Tonight, I am preparing to teach our new members class on how to unveil the beauty of Christ for the world. And I’m going to mention thee things that I’d like to invite you to join us in.

First, become a person of prayer. Invite your family to pray with you over lunch or dinner today. Make prayer a more central part of your family activity. This is advantageous according Murray–a secular sociologist–so why not, right? Go head and try it. And when you pray, tell God three things about Himself that you are grateful for before you start praying for personal needs. Listen. Don’t talk so much. Read more about prayer on Trinity’s Resource page and then come join us at a Community Group or a small group at your local church to experience prayer with other brothers and sisters in Christ.

Second, become a person of stewardship. Use your gifts (time, talent, treasure) to extend the “garden into the wilderness,” to extend God’s Kingdom in Owasso or your neighborhood. We have a Second Adam whom has equipped us to do this through His death and resurrection; now by the power of the Holy Spirit you can turn the world’s values on their head because you’re accepted and loved by God more than you can imagine. Be industrious for the sake of something bigger than yourself. And give until it hurts. Otherwise, what’s sacrificial about it? Industriousness isn’t easy or there wouldn’t be articles written about it in the Wall Street Journal.
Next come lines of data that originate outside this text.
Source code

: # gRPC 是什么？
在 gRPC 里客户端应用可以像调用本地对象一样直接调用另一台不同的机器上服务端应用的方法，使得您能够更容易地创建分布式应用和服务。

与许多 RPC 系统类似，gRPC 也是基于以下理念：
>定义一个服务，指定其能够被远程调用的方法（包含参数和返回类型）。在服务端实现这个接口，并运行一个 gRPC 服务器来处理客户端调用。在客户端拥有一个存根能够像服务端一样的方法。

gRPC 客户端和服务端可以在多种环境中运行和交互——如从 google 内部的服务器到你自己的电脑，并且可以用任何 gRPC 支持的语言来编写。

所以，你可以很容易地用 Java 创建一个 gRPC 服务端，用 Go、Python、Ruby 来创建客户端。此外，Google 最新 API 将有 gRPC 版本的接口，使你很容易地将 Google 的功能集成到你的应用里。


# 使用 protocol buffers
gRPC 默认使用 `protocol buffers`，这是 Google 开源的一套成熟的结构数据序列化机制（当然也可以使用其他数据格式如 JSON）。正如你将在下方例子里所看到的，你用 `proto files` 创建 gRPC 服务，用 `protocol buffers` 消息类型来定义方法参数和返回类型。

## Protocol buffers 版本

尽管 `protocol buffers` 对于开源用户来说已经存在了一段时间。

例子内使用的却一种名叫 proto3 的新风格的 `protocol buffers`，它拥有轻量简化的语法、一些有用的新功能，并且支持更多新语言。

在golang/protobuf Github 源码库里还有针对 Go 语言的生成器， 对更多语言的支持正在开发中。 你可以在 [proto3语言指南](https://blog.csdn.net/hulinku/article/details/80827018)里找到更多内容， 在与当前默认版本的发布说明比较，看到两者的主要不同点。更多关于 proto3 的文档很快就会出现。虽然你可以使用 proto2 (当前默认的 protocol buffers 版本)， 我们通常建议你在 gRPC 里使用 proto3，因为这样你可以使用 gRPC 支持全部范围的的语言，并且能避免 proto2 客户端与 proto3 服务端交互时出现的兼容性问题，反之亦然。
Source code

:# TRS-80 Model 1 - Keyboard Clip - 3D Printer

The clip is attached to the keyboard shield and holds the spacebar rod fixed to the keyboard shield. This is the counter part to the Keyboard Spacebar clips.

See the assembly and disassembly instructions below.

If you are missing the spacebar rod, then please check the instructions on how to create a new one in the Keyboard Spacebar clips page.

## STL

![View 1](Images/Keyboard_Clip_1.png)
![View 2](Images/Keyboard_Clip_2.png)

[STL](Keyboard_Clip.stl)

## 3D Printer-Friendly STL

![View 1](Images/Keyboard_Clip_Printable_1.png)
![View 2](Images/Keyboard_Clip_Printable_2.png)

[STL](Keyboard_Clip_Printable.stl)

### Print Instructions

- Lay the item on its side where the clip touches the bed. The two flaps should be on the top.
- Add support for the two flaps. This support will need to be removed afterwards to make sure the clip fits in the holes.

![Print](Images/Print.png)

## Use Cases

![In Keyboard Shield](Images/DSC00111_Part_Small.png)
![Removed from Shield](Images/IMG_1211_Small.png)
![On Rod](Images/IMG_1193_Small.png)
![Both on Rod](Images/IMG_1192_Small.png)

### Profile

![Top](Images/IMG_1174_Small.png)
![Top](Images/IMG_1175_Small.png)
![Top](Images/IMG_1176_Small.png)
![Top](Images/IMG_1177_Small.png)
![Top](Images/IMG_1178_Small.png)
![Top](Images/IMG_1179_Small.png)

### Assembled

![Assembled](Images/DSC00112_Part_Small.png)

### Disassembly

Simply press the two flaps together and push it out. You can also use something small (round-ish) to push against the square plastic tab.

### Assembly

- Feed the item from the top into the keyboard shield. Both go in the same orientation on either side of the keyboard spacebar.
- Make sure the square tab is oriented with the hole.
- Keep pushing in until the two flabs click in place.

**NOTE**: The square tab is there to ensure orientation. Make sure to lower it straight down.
Lastly, be a person of vision. Allow the Gospel to affect everything that you do. You’re roles at work, as a parent, a student, a player, what have you. See that the Gospel changes everything and the Triune God intends to extend His Kingdom into every sphere of society through His people and by His common grace. This is part of being intellectually honest about the Gospel, and not merely using it to keep our kids aged and staged through church programs that make them nicer adults (and often extremely bitter at the church). Come to Trinity to learn more about these concepts and how they will help you see that the Gospel is bigger than you think.

You can’t get to first base in these things without the sovereign oversight and care of the Holy Spirit, nor will you grow without God’s means of grace: fellowship, prayer, the preached Word, and the sacraments. These are the normal means of God’s interaction in the world. But as the cultural divide continues, you have a choice to make. Stand by and let it happen. Or equip others with the Gospel to be prepared to handle it when it comes, and perhaps even change the trend by working together to strengthen our families, work hard, and worship the One True God. Trinity aims to help do this. And we will keep trying together however unsuccessful we may at first be.